A estratégia funcionou e Gabriel combinou consigo mesmo que, no ano seguinte, voltaria a encenar a peça só que, dessa vez, dizendo que era autobiográfica e que ele vivia com o HIV. “Uma coisa que me incomodou muito em 2012, quando a peça foi encenada pela primeira vez, foi ver algumas pessoas que iam assistir, e isso era recorrente, dizer que aquilo tudo era muito utópico, que não vida real não era assim”, lembra.
É que na peça de Gabriel, o personagem principal, quando se descobria vivendo com HIV , recebia o apoio da família, bem como do namorado e da melhor amiga. “Porque essa era a minha história, que foi de muito apoio, de amor”, conta. “E ficava muito indignado do tanto que as pessoas eram incrédulas sobre a minha história.”

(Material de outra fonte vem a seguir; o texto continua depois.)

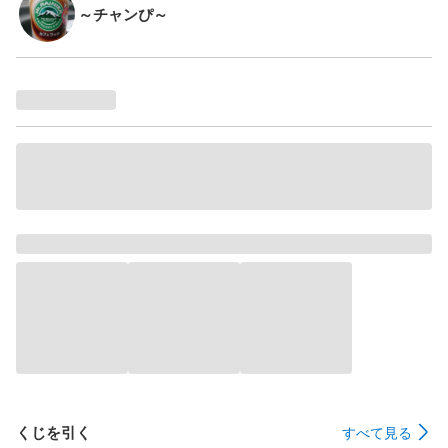
～チャンぴ～
くじを引く
すべて見る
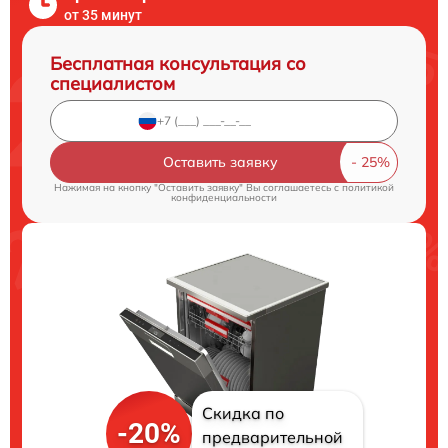
от 35 минут
Бесплатная консультация со
специалистом
Оставить заявку
Нажимая на кнопку "Оставить заявку" Вы соглашаетесь c
политикой
конфиденциальности
Скидка по
-20%
предварительной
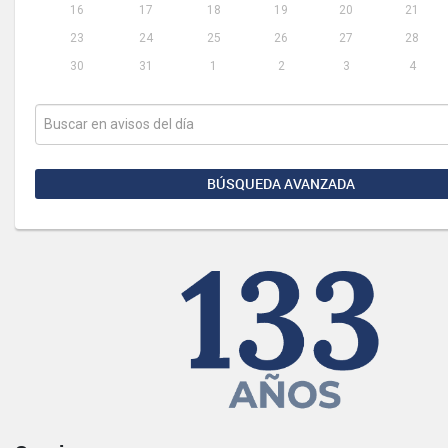
16
17
18
19
20
21
23
24
25
26
27
28
30
31
1
2
3
4
BÚSQUEDA AVANZADA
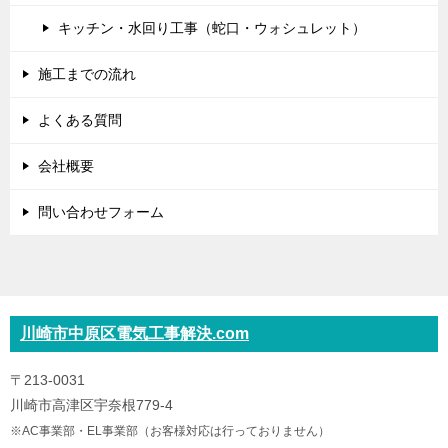
キッチン・水回り工事（蛇口・ウォシュレット）
施工までの流れ
よくある質問
会社概要
問い合わせフォーム
川崎市中原区電気工事解決.com
〒213-0031
川崎市高津区宇奈根779-4
※AC事業部・EL事業部（お客様対応は行っておりません）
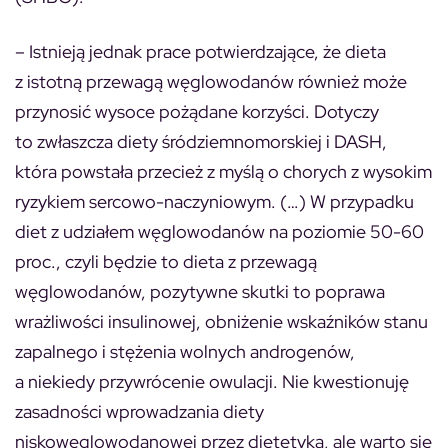
– Istnieją jednak prace potwierdzające, że dieta
z istotną przewagą węglowodanów również może
przynosić wysoce pożądane korzyści. Dotyczy
to zwłaszcza diety śródziemnomorskiej i DASH,
która powstała przecież z myślą o chorych z wysokim
ryzykiem sercowo-naczyniowym. (…) W przypadku
diet z udziałem węglowodanów na poziomie 50-60
proc., czyli będzie to dieta z przewagą
węglowodanów, pozytywne skutki to poprawa
wrażliwości insulinowej, obniżenie wskaźników stanu
zapalnego i stężenia wolnych androgenów,
a niekiedy przywrócenie owulacji. Nie kwestionuję
zasadności wprowadzania diety
niskowęglowodanowej przez dietetyka, ale warto się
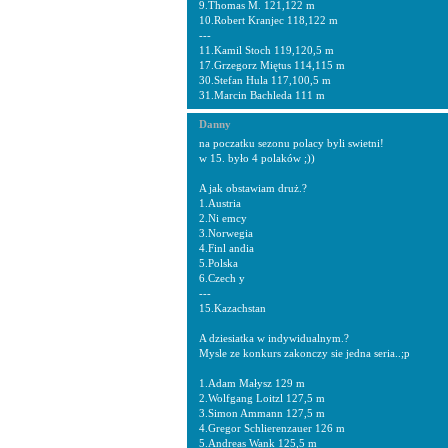
9.Thomas M. 121,122 m
10.Robert Kranjec 118,122 m
---
11.Kamil Stoch 119,120,5 m
17.Grzegorz Miętus 114,115 m
30.Stefan Hula 117,100,5 m
31.Marcin Bachleda 111 m
Danny
na poczatku sezonu polacy byli swietni!
w 15. było 4 polaków ;))
A jak obstawiam druż.?
1.Austria
2.Ni emcy
3.Norwegia
4.Finl andia
5.Polska
6.Czech y
---
15.Kazachstan
A dziesiatka w indywidualnym.?
Mysle ze konkurs zakonczy sie jedna seria..;p
1.Adam Małysz 129 m
2.Wolfgang Loitzl 127,5 m
3.Simon Ammann 127,5 m
4.Gregor Schlierenzauer 126 m
5.Andreas Wank 125,5 m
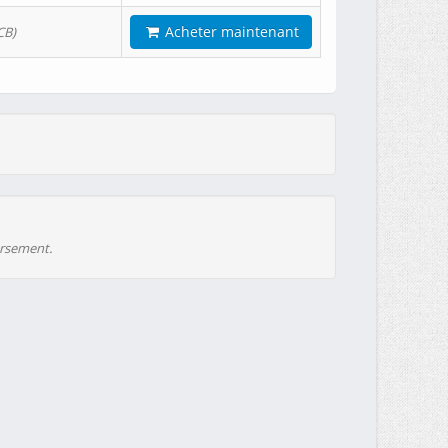
Acheter maintenant
CB)
ursement.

Ao participar de encontros de jovens vivendo com HIV e de grupos na internet, a constatação—recorrente no caso dos mais jovens—de que o assunto era tratado apenas de forma clínica ou só do ponto de vista de saúde pública levou Gabriel a se mexer. “Se falava pouco de experiências pessoais, afeto, carinho, medo. E eu decidi que queria fazer esse trabalho”, diz. Um post no Facebook e uma participação em um vídeo da youtuber Jout Jout—cujo canal tem mais de um milhão de seguidores—foi o pontapé inicial de seu trabalho on-line no Projeto Boa Sorte.
“Hoje eu costumo dizer que é all-line, não só on-line, não só off-line”, conta Gabriel que, desde então, rompeu de vez o silêncio. “Porque a gente faz musical, show de música, ensaio fotográfico, projetos de educação, além do canal.”